My two kids hatched a plot recently. They tried to persuade me to attend a big annual Christmas party for their mom’s side of the family.
Their mother and I have been divorced for almost 10 years, and it had never occurred to me to attend her family’s get-together.
After a divorce, you shouldn’t hang out with your ex-wife’s mom, brothers, sisters, and cousins, should you? I don’t dislike any of them, but I wasn’t sure I’d be welcome at their raucous Christmas party, which features tons of food and a goofy gift exchange.
“Come on, you should go,” my 11-year-old son Connor told me.
“Yea, it’ll be fun,” my 28-year-old daughter Elyse said. “Everyone would be glad to see you.”
“Let me think about it,” I said.
I called their mom. I wasn’t about to attend the party if it made her uncomfortable.
We had a relatively amicable divorce back in 2002, and we rarely exchange cross words. Still, attending a Christmas party with her family?
“Sure,” my ex-wife said. “I’ve got no problem with it.”
So I went, not sure what to expect.
I’d seen my ex-wife’s mom numerous times over the years, and we’ve always gotten along. I’d even seen a few of my ex’s seven siblings once or twice.
But I’d never seen the whole clan – which numbers more than 50 with kids, grandkids and cousins – all together since the divorce.
The big family get-together
I rang the doorbell at the party, and my daughter let me in. She gave me a hug and took my hand.
We walked through the entry hall into the expansive family room where the mob was gathered.
“Hey!” several people shouted.
Two of my ex-wife’s sisters approached me.
“Howdy, stranger!” one said, reaching out to hug me.
“How are you!” another said, also offering a hug.
I was greeted almost like a celebrity. I made my way through the crowd, shaking hands and hugging people.
I couldn’t have asked for a warmer welcome. The decade since we’d last seen each other evaporated, and I felt like they were my family again.
There’s a message here. When you divorce, you don’t have to lose contact with your ex-wife’s family. Of course, you can if you feel awkward being around them. In some cases, you’re ex’s family wouldn’t want you around.
But in most cases, I’d say, your ex-wife’s family would be happy to see you. And what better time to rebuild relationships than at Christmas? Unless your divorce was extremely bitter, why cut off people who cared about you and vice versa?
Especially if you and your ex had kids together, you should try to maintain a relationship with her family. Your kids had to endure the breakup of their parents. Why make them endure a breakup on their larger family?
When I got to the Christmas party, my son stood by my side much of the time. He seemed comforted by the fact that I had rejoined the fold. I love taking pictures at family events, and this was no different.

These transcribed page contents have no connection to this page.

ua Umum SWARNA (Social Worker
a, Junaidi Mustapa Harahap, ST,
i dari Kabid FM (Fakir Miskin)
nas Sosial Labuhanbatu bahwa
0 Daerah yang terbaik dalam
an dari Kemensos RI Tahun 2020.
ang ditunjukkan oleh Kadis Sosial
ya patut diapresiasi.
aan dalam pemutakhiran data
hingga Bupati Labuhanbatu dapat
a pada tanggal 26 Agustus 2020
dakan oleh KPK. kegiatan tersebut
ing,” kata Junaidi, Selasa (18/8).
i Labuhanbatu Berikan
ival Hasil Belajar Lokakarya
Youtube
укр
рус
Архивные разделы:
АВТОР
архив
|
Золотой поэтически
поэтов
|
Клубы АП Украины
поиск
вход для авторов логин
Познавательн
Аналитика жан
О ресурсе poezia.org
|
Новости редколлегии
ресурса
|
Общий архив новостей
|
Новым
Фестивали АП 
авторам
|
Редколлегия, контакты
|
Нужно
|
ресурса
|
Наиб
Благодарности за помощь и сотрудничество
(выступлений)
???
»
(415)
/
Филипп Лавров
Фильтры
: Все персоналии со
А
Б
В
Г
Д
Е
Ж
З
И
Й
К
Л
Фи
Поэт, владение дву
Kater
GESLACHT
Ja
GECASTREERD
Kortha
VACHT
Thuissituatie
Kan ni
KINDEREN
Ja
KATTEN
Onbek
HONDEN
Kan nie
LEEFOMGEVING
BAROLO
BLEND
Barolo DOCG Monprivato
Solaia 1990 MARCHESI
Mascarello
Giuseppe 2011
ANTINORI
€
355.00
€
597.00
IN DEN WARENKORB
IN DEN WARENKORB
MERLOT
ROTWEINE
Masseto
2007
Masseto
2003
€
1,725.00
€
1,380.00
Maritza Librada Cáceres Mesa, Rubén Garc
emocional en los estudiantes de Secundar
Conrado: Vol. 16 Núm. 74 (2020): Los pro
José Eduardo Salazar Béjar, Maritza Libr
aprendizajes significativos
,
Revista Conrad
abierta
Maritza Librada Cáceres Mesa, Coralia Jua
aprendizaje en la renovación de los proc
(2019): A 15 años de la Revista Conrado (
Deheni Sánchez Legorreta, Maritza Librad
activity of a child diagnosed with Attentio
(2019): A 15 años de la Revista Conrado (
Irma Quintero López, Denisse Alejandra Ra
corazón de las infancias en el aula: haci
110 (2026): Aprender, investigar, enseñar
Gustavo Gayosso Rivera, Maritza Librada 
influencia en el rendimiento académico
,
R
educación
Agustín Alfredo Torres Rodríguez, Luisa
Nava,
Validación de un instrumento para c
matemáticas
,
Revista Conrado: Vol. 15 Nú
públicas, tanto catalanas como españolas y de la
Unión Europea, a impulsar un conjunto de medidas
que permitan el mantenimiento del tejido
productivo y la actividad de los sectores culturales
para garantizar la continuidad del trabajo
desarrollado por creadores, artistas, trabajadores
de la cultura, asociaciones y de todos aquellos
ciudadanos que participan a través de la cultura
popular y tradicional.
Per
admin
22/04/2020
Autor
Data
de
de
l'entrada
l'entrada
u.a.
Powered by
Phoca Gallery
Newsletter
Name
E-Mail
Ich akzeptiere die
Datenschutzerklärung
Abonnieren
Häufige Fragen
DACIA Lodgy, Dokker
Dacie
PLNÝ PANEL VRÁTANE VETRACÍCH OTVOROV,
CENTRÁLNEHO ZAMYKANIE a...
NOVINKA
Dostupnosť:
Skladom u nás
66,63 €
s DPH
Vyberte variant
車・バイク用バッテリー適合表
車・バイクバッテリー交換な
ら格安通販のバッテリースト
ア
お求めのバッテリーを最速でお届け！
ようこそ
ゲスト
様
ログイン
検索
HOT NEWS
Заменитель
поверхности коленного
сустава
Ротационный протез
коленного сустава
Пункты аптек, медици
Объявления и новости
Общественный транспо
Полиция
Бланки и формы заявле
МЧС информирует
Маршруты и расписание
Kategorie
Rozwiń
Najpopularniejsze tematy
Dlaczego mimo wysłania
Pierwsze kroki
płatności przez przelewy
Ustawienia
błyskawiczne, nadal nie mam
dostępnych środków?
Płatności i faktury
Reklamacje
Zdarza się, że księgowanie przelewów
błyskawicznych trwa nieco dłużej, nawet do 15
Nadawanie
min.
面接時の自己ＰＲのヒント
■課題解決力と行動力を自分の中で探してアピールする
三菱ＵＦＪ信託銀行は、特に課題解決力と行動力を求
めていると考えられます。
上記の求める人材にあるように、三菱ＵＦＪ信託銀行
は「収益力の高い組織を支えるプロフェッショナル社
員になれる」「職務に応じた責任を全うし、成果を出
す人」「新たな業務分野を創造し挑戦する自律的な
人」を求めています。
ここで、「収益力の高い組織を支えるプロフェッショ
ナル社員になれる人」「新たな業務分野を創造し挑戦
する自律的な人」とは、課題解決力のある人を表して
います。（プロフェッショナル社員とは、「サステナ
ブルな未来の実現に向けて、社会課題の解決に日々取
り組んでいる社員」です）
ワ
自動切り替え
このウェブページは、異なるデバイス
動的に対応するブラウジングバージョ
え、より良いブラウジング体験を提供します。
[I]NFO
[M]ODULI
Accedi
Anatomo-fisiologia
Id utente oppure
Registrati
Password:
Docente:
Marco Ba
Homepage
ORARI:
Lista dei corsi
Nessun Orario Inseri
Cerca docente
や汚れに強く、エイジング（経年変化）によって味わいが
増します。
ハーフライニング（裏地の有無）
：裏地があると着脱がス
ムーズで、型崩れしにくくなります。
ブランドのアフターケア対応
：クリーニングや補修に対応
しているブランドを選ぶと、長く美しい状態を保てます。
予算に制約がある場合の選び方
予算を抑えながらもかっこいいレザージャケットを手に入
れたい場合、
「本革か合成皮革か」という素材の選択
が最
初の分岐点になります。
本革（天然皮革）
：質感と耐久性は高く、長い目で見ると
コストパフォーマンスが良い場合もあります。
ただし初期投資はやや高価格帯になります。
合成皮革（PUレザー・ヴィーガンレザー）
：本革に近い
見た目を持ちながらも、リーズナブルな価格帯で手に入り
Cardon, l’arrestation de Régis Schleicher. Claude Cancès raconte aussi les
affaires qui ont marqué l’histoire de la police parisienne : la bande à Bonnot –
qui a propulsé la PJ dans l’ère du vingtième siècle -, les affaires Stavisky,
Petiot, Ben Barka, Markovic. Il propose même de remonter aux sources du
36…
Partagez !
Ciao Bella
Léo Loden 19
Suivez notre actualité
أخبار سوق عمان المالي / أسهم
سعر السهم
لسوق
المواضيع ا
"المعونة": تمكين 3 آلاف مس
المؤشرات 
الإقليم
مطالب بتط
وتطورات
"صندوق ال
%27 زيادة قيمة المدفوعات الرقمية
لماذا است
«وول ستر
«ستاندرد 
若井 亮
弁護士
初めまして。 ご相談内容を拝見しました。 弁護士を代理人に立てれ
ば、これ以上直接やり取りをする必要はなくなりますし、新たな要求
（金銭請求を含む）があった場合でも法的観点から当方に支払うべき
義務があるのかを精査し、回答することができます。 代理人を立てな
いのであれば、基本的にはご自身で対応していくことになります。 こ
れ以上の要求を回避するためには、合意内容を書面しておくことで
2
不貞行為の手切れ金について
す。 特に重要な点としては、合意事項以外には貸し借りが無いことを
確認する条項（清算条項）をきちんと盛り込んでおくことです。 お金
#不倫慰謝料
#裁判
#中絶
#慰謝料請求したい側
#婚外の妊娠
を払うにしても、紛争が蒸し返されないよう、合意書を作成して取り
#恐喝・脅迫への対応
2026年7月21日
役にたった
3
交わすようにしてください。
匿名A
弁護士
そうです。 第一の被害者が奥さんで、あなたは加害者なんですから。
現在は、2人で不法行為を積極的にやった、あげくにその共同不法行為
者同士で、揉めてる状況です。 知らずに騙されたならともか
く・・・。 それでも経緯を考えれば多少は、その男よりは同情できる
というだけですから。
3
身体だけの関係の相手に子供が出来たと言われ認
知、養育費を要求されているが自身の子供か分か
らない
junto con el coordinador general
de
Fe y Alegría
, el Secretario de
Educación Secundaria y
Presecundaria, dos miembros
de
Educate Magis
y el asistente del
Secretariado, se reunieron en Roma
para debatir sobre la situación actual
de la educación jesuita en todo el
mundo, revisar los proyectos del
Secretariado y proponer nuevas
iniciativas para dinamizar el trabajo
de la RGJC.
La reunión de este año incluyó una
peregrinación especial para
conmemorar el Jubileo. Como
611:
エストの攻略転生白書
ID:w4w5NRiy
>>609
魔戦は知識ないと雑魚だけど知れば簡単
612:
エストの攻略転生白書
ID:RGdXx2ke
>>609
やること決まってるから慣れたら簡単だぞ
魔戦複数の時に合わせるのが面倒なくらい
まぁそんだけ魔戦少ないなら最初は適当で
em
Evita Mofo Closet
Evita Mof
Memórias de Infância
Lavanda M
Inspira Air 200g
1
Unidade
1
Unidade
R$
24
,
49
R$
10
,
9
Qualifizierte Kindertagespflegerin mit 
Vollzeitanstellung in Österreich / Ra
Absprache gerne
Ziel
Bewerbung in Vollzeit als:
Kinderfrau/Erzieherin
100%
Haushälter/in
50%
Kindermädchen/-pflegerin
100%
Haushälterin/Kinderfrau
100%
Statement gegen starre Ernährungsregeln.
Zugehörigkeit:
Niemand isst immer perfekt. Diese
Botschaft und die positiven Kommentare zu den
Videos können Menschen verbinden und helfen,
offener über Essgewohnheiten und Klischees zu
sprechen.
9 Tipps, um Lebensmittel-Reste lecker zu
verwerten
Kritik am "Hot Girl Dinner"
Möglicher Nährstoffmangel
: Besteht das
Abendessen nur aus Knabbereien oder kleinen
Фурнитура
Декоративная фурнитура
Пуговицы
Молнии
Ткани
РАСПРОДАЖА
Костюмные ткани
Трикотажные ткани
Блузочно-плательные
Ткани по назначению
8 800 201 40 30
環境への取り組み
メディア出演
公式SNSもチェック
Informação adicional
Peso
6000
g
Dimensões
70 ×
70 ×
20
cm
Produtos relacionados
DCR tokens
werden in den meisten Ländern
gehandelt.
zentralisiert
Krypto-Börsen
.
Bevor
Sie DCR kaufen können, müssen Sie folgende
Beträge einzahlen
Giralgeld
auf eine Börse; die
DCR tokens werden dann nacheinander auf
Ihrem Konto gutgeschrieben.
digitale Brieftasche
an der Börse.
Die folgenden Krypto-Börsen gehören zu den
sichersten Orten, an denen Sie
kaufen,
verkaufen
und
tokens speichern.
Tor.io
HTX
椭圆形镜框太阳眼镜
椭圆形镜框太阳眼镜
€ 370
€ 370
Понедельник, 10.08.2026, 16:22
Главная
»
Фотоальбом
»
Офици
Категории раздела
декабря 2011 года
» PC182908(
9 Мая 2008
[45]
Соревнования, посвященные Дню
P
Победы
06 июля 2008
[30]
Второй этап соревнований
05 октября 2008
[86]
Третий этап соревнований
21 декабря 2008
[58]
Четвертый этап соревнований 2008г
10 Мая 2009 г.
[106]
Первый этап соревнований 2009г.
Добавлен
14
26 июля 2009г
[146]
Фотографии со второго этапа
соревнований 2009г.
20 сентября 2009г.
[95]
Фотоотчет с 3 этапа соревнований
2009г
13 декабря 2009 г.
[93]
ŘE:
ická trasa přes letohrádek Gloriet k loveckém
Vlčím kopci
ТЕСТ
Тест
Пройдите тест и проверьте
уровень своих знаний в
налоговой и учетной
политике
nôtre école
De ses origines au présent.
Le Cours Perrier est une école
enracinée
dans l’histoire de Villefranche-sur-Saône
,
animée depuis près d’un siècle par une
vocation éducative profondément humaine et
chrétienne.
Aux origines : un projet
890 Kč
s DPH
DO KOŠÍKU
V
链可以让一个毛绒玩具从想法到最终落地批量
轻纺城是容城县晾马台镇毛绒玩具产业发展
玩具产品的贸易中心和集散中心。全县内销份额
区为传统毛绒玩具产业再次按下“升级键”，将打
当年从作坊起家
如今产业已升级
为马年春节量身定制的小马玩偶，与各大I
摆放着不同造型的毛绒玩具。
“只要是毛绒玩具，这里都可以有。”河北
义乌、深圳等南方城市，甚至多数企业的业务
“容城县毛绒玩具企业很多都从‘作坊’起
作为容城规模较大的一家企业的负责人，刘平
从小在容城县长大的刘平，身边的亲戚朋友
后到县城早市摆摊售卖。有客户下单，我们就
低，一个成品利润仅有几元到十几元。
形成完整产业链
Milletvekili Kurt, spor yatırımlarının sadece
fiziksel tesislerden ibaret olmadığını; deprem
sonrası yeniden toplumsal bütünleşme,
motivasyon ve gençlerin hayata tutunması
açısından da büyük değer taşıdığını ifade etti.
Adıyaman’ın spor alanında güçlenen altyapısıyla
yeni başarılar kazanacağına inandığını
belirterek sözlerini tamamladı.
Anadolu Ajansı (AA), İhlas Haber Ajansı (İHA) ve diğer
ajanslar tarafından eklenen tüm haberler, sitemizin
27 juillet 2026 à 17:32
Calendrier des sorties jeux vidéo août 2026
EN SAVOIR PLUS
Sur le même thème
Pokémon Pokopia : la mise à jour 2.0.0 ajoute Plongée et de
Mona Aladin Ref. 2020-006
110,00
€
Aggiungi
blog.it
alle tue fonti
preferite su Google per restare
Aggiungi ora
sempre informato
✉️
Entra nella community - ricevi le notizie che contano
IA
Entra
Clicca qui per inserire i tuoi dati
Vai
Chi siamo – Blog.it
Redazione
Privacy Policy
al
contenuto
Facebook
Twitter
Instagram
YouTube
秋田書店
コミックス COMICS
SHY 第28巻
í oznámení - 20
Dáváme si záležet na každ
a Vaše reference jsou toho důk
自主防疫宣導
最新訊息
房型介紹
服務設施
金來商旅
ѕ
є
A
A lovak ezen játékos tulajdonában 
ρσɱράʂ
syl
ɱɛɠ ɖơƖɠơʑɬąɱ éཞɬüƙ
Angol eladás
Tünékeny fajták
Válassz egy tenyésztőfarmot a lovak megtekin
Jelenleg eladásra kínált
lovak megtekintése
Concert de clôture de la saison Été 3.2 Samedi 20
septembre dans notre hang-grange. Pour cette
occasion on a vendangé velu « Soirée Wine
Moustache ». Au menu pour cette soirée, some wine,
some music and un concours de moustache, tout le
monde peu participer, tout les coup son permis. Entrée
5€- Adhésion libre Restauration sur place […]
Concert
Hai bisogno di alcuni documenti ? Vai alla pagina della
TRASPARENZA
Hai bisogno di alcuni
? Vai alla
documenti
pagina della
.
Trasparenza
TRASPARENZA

I got pictures of all my ex’s siblings and many of their kids, who were tiny the last time I saw them and were now approaching adulthood. I handed someone my camera to take a picture of me and my kids together.
When it was time to go, I made my way through the crowd again. I can’t remember the last time I shook so many hands or received so many hugs.
“Be sure and come back next year,” a brother-in-law of my ex-wife said.
“And every year,” his wife said.
I will. I wouldn’t miss another family Christmas party.
Consider staying in touch with your ex-wife’s family. Even if it’s been years since you talked, you might be surprised at how much you enjoy their company. I was.